### Data for the task

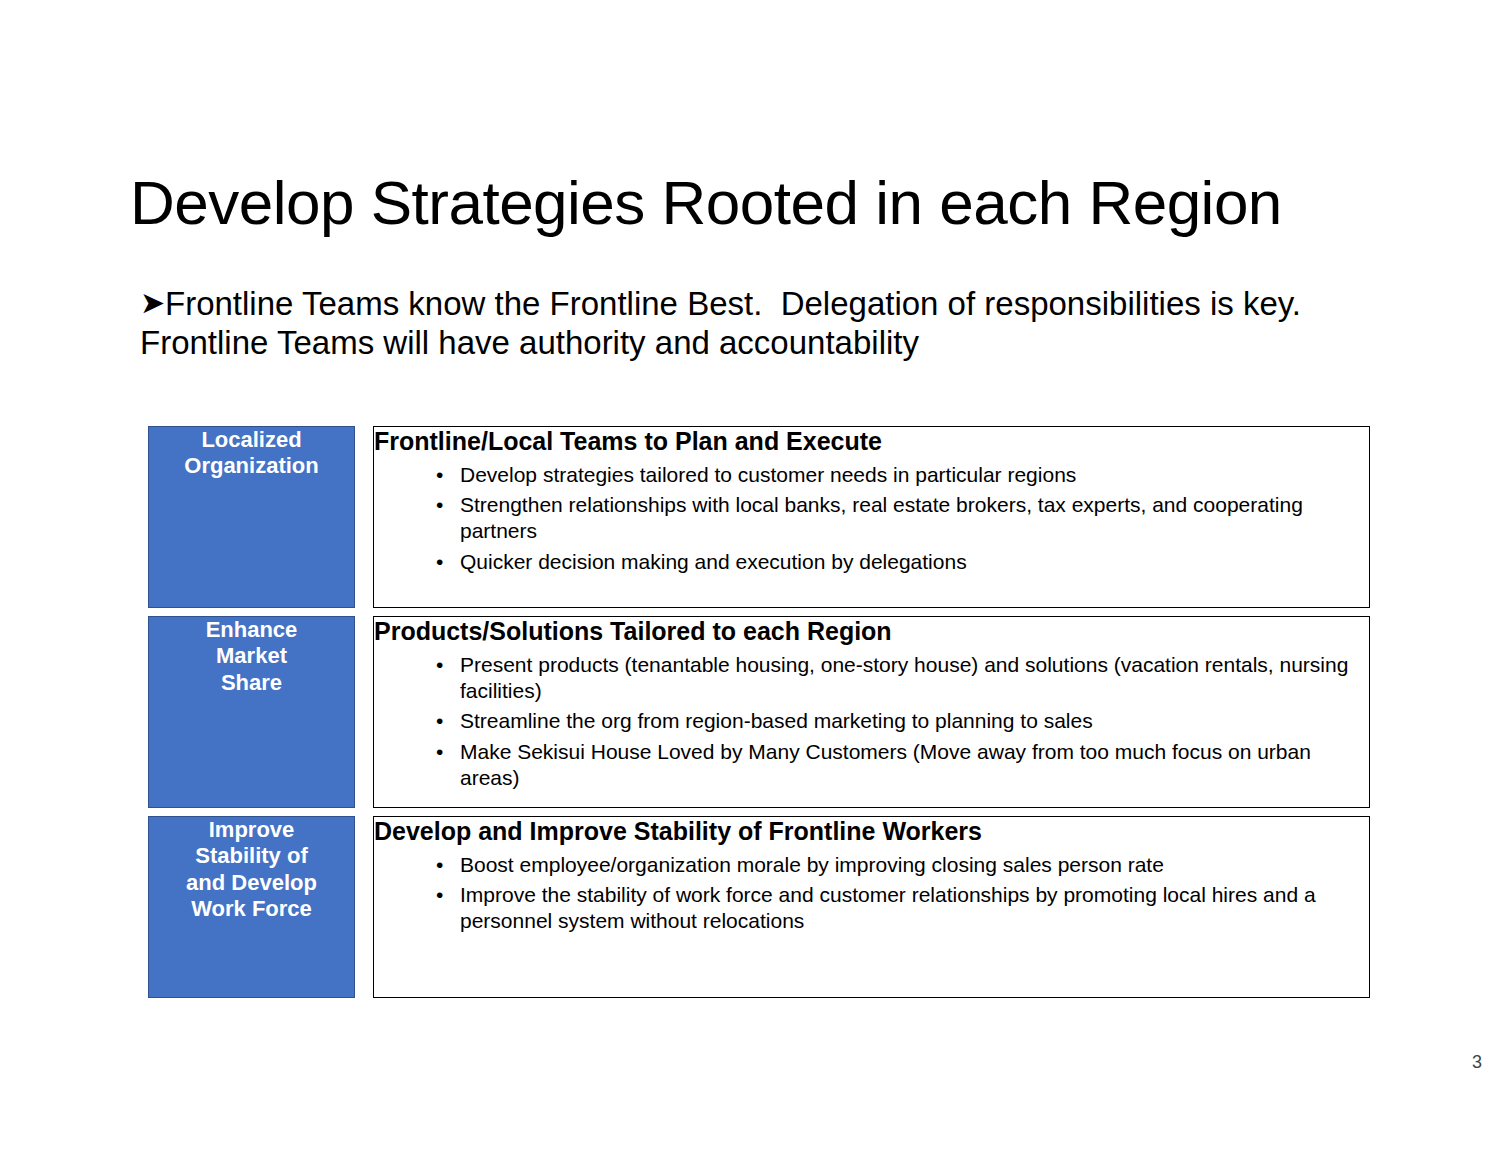Develop Strategies Rooted in each Region
➤Frontline Teams know the Frontline Best. Delegation of responsibilities is key. Frontline Teams will have authority and accountability
| Localized Organization | | Frontline/Local Teams to Plan and Execute Develop strategies tailored to customer needs in particular regions Strengthen relationships with local banks, real estate brokers, tax experts, and cooperating partners Quicker decision making and execution by delegations |
| Enhance Market Share | | Products/Solutions Tailored to each Region Present products (tenantable housing, one-story house) and solutions (vacation rentals, nursing facilities) Streamline the org from region-based marketing to planning to sales Make Sekisui House Loved by Many Customers (Move away from too much focus on urban areas) |
| Improve Stability of and Develop Work Force | | Develop and Improve Stability of Frontline Workers Boost employee/organization morale by improving closing sales person rate Improve the stability of work force and customer relationships by promoting local hires and a personnel system without relocations |
3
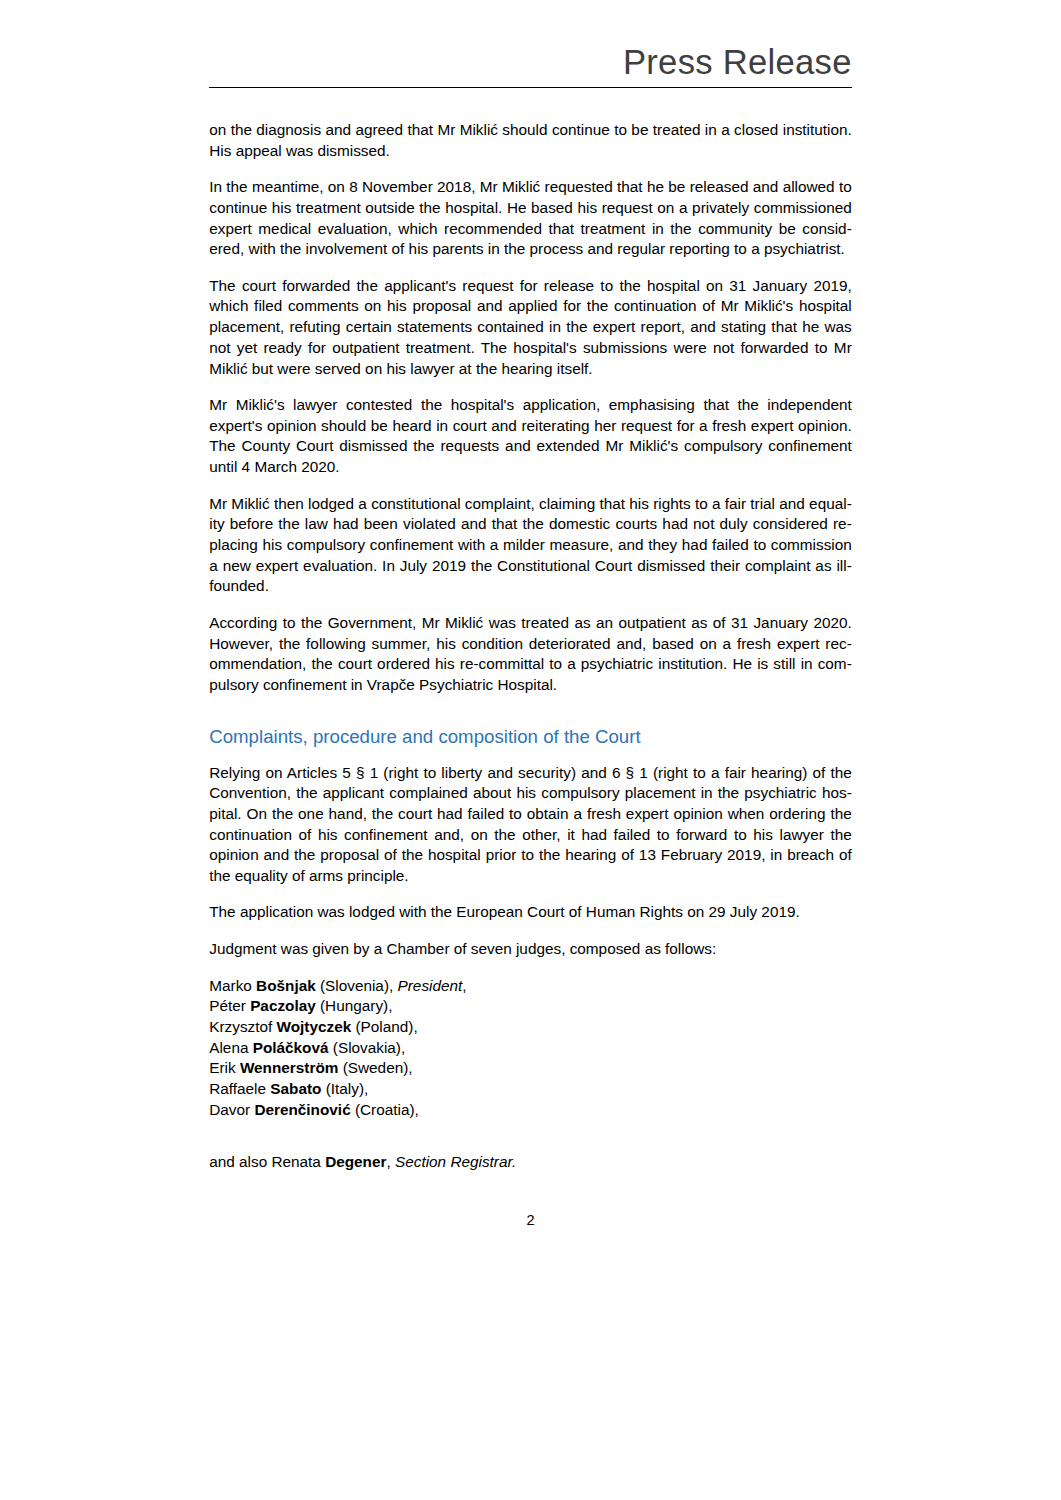Press Release
on the diagnosis and agreed that Mr Miklić should continue to be treated in a closed institution. His appeal was dismissed.
In the meantime, on 8 November 2018, Mr Miklić requested that he be released and allowed to continue his treatment outside the hospital. He based his request on a privately commissioned expert medical evaluation, which recommended that treatment in the community be considered, with the involvement of his parents in the process and regular reporting to a psychiatrist.
The court forwarded the applicant's request for release to the hospital on 31 January 2019, which filed comments on his proposal and applied for the continuation of Mr Miklić's hospital placement, refuting certain statements contained in the expert report, and stating that he was not yet ready for outpatient treatment. The hospital's submissions were not forwarded to Mr Miklić but were served on his lawyer at the hearing itself.
Mr Miklić's lawyer contested the hospital's application, emphasising that the independent expert's opinion should be heard in court and reiterating her request for a fresh expert opinion. The County Court dismissed the requests and extended Mr Miklić's compulsory confinement until 4 March 2020.
Mr Miklić then lodged a constitutional complaint, claiming that his rights to a fair trial and equality before the law had been violated and that the domestic courts had not duly considered replacing his compulsory confinement with a milder measure, and they had failed to commission a new expert evaluation. In July 2019 the Constitutional Court dismissed their complaint as ill-founded.
According to the Government, Mr Miklić was treated as an outpatient as of 31 January 2020. However, the following summer, his condition deteriorated and, based on a fresh expert recommendation, the court ordered his re-committal to a psychiatric institution. He is still in compulsory confinement in Vrapče Psychiatric Hospital.
Complaints, procedure and composition of the Court
Relying on Articles 5 § 1 (right to liberty and security) and 6 § 1 (right to a fair hearing) of the Convention, the applicant complained about his compulsory placement in the psychiatric hospital. On the one hand, the court had failed to obtain a fresh expert opinion when ordering the continuation of his confinement and, on the other, it had failed to forward to his lawyer the opinion and the proposal of the hospital prior to the hearing of 13 February 2019, in breach of the equality of arms principle.
The application was lodged with the European Court of Human Rights on 29 July 2019.
Judgment was given by a Chamber of seven judges, composed as follows:
Marko Bošnjak (Slovenia), President,
Péter Paczolay (Hungary),
Krzysztof Wojtyczek (Poland),
Alena Poláčková (Slovakia),
Erik Wennerström (Sweden),
Raffaele Sabato (Italy),
Davor Derenčinović (Croatia),
and also Renata Degener, Section Registrar.
2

######

• Assigned task: The required output is the exact lines from the opening line of the entries through the line with "authority and accountability", inclusive, without pictures.

• Answer:
Develop Strategies Rooted in each Region
➤Frontline Teams know the Frontline Best. Delegation of responsibilities is key. Frontline Teams will have authority and accountability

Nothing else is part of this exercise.